The VIX volatility index fell below 30 on Tuesday for the first time since mid-September, suggesting that investor anxiety over stock market volatility has fallen below a notable threshold.
As recently as November, the VIX was in record territory above 80, when the S&P 500 was in freefall. It then bounced between 40 and 50 - which is also exceptionally high, based on history - from the start of the year until the end of March.
How low can the VIX go? That's a question Bill Luby addresses in his VIX and More blog . He finds it hard to believe that the VIX will fall below the 25-26 level, largely because he thinks that the current rally in stocks - which has eased anxieties over financial collapse and a global depression - is looking a little stretched.

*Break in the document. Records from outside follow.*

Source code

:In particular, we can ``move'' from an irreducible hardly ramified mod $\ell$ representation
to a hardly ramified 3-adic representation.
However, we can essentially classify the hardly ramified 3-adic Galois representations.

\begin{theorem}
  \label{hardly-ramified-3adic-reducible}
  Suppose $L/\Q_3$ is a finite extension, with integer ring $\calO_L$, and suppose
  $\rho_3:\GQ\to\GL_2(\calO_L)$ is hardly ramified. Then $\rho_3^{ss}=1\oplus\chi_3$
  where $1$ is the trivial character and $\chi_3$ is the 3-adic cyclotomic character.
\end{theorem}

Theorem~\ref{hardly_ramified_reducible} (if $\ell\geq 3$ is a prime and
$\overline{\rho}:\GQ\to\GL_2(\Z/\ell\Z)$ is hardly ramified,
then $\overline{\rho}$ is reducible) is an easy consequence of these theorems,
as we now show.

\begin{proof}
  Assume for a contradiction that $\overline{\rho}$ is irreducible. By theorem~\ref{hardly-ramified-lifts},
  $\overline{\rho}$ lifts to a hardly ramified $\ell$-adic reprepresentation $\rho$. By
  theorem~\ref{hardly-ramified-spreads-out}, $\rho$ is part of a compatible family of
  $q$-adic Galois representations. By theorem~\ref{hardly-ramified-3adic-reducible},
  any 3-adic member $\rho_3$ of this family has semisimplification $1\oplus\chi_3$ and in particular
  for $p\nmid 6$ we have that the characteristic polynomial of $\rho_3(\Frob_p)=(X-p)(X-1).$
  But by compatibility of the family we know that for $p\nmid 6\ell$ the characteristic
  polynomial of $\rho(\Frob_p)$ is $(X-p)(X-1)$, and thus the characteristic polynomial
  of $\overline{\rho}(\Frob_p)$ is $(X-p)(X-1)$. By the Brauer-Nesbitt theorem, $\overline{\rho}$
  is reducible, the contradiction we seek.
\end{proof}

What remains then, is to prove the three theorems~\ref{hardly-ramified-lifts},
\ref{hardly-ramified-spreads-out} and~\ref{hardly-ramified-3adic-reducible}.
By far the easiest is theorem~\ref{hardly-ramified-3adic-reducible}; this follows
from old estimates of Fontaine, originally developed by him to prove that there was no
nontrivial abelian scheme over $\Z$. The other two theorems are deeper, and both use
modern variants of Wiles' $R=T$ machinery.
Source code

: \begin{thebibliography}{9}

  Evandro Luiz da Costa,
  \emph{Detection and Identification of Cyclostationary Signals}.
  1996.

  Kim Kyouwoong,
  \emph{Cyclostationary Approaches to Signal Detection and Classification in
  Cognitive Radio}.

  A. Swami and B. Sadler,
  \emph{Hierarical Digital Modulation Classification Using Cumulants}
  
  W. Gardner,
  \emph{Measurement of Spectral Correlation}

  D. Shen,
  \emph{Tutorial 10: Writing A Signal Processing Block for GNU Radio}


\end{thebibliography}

He put the 25-level for the VIX in context: First, the historical average going back to 1990 is 20.12. Second, the mean average during 2008 - when it hit record highs - was 32.68. Third, for the five year period between 1998 and 2002, which included the demise of Long-Term Capital Management and the end of the dot-com bubble, the VIX averaged 25.27. Mr. Luby concludes that 25 is a low number for a volatile period.
"Even as fears dissipate, there is still uncertainty about the strength of the recovery in addition to the normal uncertainty about the direction of the economy and the markets that would be associated with a period of relative market calm," he said. "Historical volatility, therefore, should provide a volatility floor and with historical volatility currently unable to drop below the low to mid-20s, we should begin to see evidence of that volatility floor shortly."